3 DE JULHO DE 1904 - LISBOA: FESTA DO CAVALEIRO JOSÉ BENTO DE ARAÚJO NA PRAÇA DO CAMPO PEQUENO

 


Hemeroteca Digital CM Lisboa


Praça do Campo Pequeno

11.ª corrida

    Esteve por vezes animada a corrida effectuada no ultimo domingo, em beneficio do popular e estimado cavalleiro José Bento de Araujo.

    Os elementos de que dispunha o cartaz eram dos melhores, podendo até dizer-se que era uma corrida mais para satisfazer ao publico do que para ganhar.

    Os touros pertenciam ao reputado ganadero de Paucas, sr. Estevam de Oliveira, que enviou uma corrida superior, tanto em typos como no respeitante a tratamento, grandes e eguaes, e se não enthusiasmaram quanto a bravura, deve-se isso unica e exclusivamente á lide que lhes deram, pois foram recortados escandalosamente, deixando-os sem faculdades nenhumas logo após a entrada no redondel.

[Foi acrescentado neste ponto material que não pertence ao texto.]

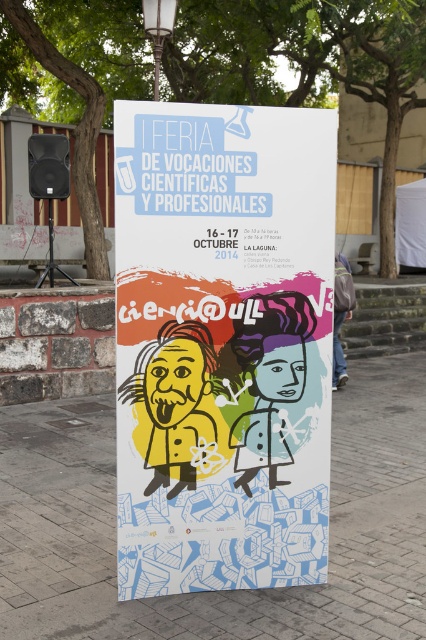
Question: Based on their relative distances, which object is nearer to the matte blue chef's jacket at center?

Choices:
 (A) matte yellow poster at center
 (B) yellow matte/soft einstein head at center

Answer: (A)

Question: In this image, where is matte yellow poster at center located relative to yellow matte/soft einstein head at center?

Choices:
 (A) above
 (B) below

Answer: (A)

Question: Which object is positioned farthest from the matte blue chef's jacket at center?

Choices:
 (A) matte yellow poster at center
 (B) denim jacket at lower right

Answer: (B)

Question: Can you confirm if brick pavement at center is smaller than yellow matte/soft einstein head at center?

Choices:
 (A) yes
 (B) no

Answer: (A)

Question: Estimate the real-world distances between objects in this image. Which object is farther from the matte blue chef's jacket at center?

Choices:
 (A) matte yellow poster at center
 (B) brick pavement at center

Answer: (B)

Question: Does matte yellow poster at center have a greater width compared to yellow matte/soft einstein head at center?

Choices:
 (A) yes
 (B) no

Answer: (A)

E é isto que actualmente succede, quando um creador tem o arrojo e o gosto de apresentar touros de presença e de respeito!

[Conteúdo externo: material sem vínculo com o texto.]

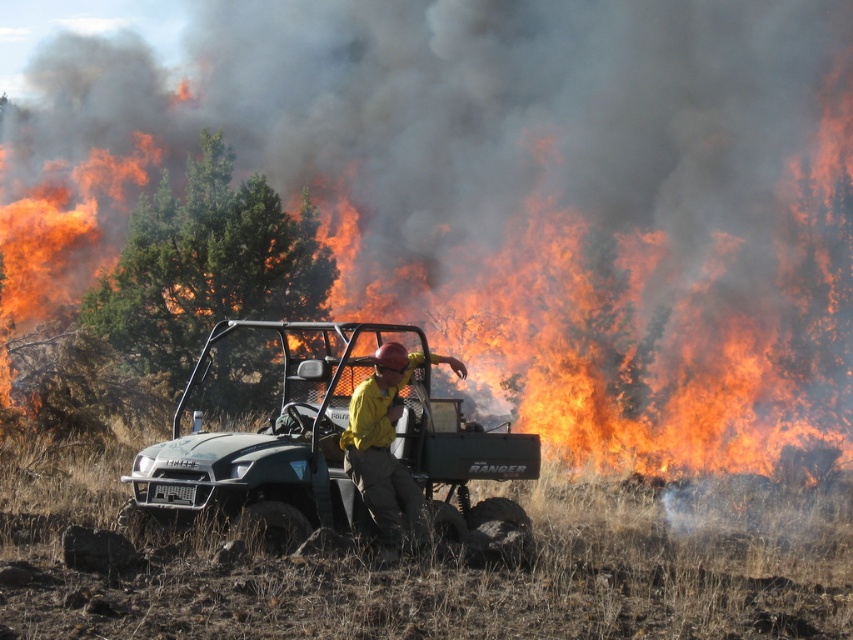
Question: Can you confirm if green matte utility vehicle at center is thinner than yellow fire-resistant suit at center?

Choices:
 (A) yes
 (B) no

Answer: (B)

Question: Which object appears farthest from the camera in this image?

Choices:
 (A) yellow fire-resistant suit at center
 (B) green matte utility vehicle at center

Answer: (B)

Question: Is green matte utility vehicle at center positioned at the back of yellow fire-resistant suit at center?

Choices:
 (A) no
 (B) yes

Answer: (B)

Question: Can you confirm if green matte utility vehicle at center is positioned to the left of yellow fire-resistant suit at center?

Choices:
 (A) yes
 (B) no

Answer: (A)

    Dos cavalleiros, foi José Bento (de Araújo) quem teve as honras da tarde na lide do 5.º, que toureou com desusada valentia, e no qual collocou alguns ferros magnificos, principalmente um á tira, que causou grande enthusiasmo, pela fórma como preparou e consumou a sorte.

    Manuel Casimiro toureou tambem com vontade e foi muito applaudido, sendo colhido e quasi desmontado pelo 1.º touro, ao collocar o primeiro ferro, pelo motivo de muito apertar. No fim da lide, o publico chamou á arena o estimado artista, dispensando-lhe uma carinhosa manifestação de sympathia.

    Eduardo Macedo esteve bem na lide do 6.º, terminando com um curto superior, que lhe valeu uma justa ovação.

    Victor Marques, a quem José Bento (de Araújo) concedeu a alternativa no 3.º, não passou de regular, toureando pouco, por motivo do animal se inutilisar logo depouis de sahir á arena.

    Os espadas Algabeño e Machaquito, não fizeram prodigios: com as bandarilhas tourearam com pouco luzimento, e com o capote e a muleta estiveram pode demais desconfiados, e com poucas ganas de se arrimarem e parar. Ainda assim, foi no 6.º que a assistencia mais gostou de vêr Machaquito, em que esteve deveras valente, e a Algabeño no 9.º, no qual tirou um ou outro passe de muleta mais artistico e em que se confiou tambem mais que nos restantes.

    Dos bandarilheiros, Cadete e Rocha tiveram alguns pares que foram applaudidos; dos das cuadrillas dos espadas, Patatero e Moyano, que mais uma vez se evidenciaram dois bandarilheiros disctinctissimos.

    Os forcados, com pouca fortuna, sendo um dos do grupo conduzido á enfermaria bastante maltratado.

    A direcção, má.

    Ao sr. Manuel Botas se deve uma parte do insuccesso do gado, ou seja de não cumprir como devia, pois de fórma alguma devia consentir na arena cinco e seis artistas propositadamente recortando os touros para lhe tirarem as pernas, como aconteceu do primeiro ao ultimo da corrida.

    Assim todos dirigem.

    Da mesma auctoridade que usou para com José Bento (de Araújo) e Manuel Casimiro, quando pretendiam collocar ferros curtos no 8.º, a que com muita e justificada razão se negou, era assim que desejamos procedesse com os bandarilheiros hespanhoes, não consentindo aquelles consecutivos grupos de peões, sempre de capote na mão em volta dos touros, que só faziam o seu jogo inutilisando-os por completo para a lide com uma série interminavel de capotazos e de recortes.

    Colloque-se o sr. Botas no seu logar, e imponha-se, pois ainda ha quem veja, e n'essas occasiões não se sentirá desacompanhado, póde ter a certeza. E ainda n'esta tarde teve a prova.